Records from a data collection:
..........

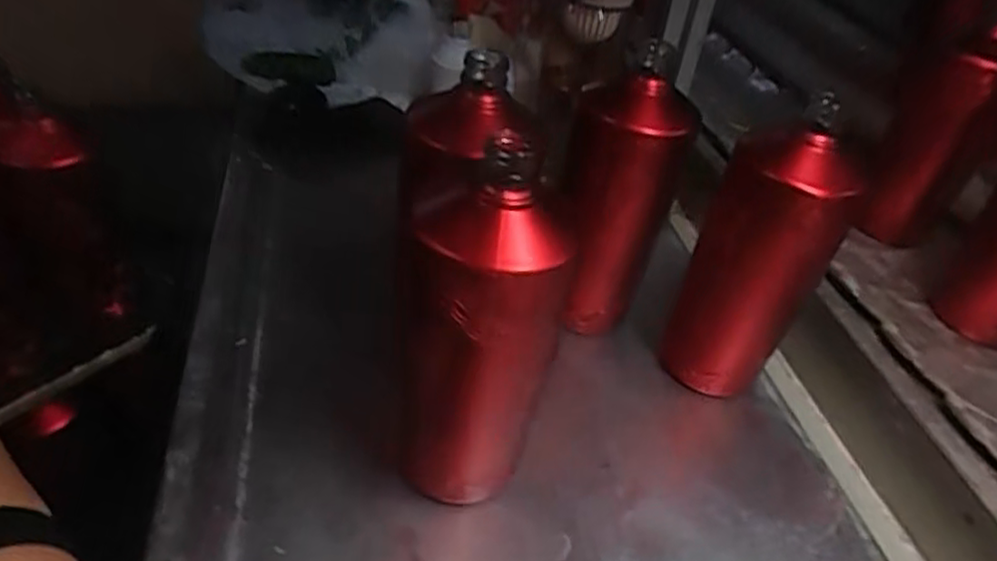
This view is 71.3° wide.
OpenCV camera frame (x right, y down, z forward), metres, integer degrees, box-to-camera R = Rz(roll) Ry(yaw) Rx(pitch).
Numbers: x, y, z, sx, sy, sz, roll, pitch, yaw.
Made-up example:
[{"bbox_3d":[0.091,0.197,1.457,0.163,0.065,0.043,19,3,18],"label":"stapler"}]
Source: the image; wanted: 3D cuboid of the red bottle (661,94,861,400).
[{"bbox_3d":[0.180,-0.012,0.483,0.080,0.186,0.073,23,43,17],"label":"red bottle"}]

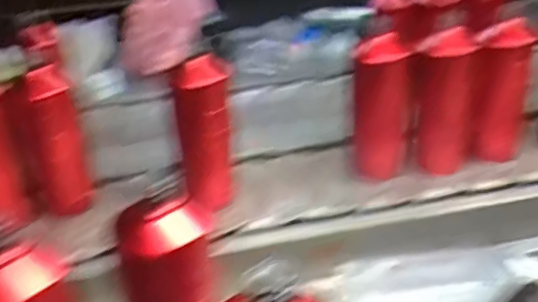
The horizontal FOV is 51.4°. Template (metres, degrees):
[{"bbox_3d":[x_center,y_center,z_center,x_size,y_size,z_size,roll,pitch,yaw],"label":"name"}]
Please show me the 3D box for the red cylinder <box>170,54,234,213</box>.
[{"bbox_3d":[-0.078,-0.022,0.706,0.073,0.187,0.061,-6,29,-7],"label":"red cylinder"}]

..........

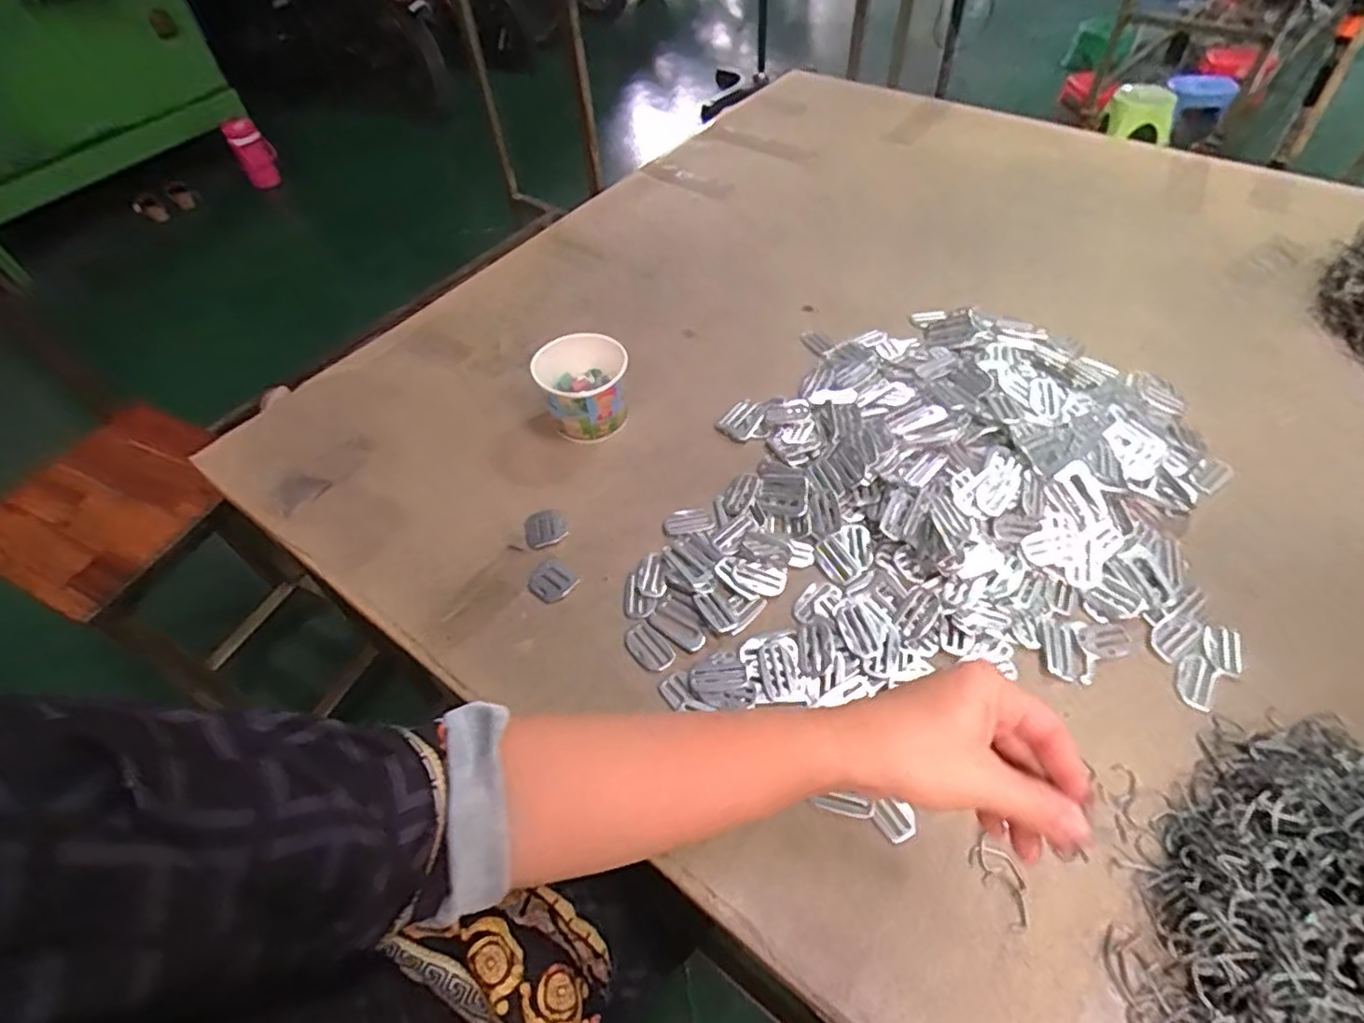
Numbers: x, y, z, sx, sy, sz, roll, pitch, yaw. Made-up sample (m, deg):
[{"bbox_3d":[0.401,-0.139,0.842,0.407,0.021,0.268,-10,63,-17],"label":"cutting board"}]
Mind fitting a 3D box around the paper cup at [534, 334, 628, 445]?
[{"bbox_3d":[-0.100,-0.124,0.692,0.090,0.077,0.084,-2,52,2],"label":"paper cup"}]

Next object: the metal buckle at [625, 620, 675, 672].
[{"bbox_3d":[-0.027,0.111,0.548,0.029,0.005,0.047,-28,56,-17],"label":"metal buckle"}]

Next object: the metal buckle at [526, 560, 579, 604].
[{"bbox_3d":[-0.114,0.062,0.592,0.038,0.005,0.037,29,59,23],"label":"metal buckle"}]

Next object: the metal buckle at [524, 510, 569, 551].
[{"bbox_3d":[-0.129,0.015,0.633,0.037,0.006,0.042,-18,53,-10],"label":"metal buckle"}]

..........

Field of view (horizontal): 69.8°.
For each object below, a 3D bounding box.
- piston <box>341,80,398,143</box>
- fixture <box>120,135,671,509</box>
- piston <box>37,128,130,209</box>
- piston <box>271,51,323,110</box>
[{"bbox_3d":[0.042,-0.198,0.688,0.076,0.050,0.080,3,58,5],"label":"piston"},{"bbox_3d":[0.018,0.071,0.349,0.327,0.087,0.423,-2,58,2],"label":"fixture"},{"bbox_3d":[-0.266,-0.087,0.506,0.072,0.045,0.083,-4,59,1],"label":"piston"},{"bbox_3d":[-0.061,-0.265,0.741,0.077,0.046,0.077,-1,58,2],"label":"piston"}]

..........

__Directions__: Within the records above, how many lines include the word "horizontal"? Only the number is wanted.

__Result of this task__: 2